Named joint coordinates
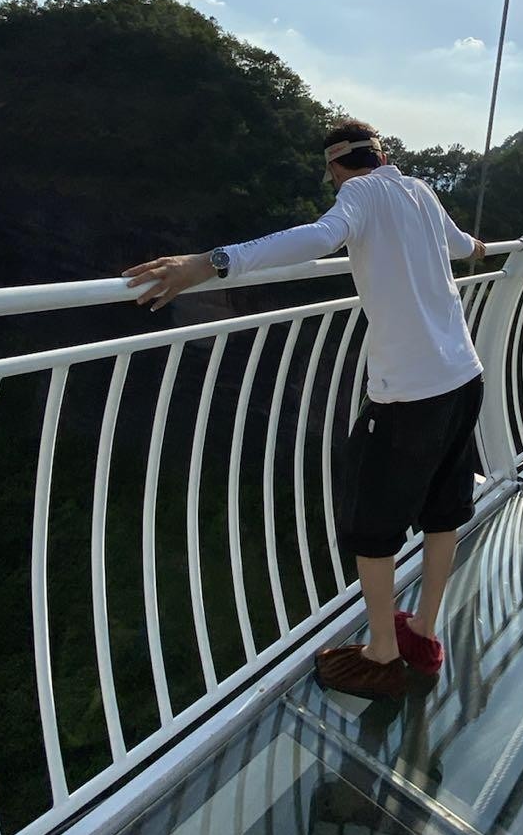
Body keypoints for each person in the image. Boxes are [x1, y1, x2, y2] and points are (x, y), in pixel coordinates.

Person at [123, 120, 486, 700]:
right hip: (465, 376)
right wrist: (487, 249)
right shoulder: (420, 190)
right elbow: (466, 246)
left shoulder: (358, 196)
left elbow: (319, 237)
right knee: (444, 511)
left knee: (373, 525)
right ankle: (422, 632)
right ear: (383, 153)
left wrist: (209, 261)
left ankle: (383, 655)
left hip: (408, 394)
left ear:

▸ **YOUR INSTRUCTIONS**
Every record must be transcribed faithfully, with no picture carried over.

▸ **EXPECTED ANSWER**
Body keypoints for each person in the image. Boxes are [x1, y1, x2, y2] and points are (x, y), in pixel coordinates.

Person at [123, 120, 486, 700]:
right hip: (465, 376)
right wrist: (487, 249)
right shoulder: (420, 190)
right elbow: (466, 246)
left shoulder: (358, 196)
left elbow: (319, 237)
right knee: (444, 511)
left knee: (373, 525)
right ankle: (422, 632)
right ear: (383, 153)
left wrist: (209, 261)
left ankle: (383, 655)
left hip: (408, 394)
left ear:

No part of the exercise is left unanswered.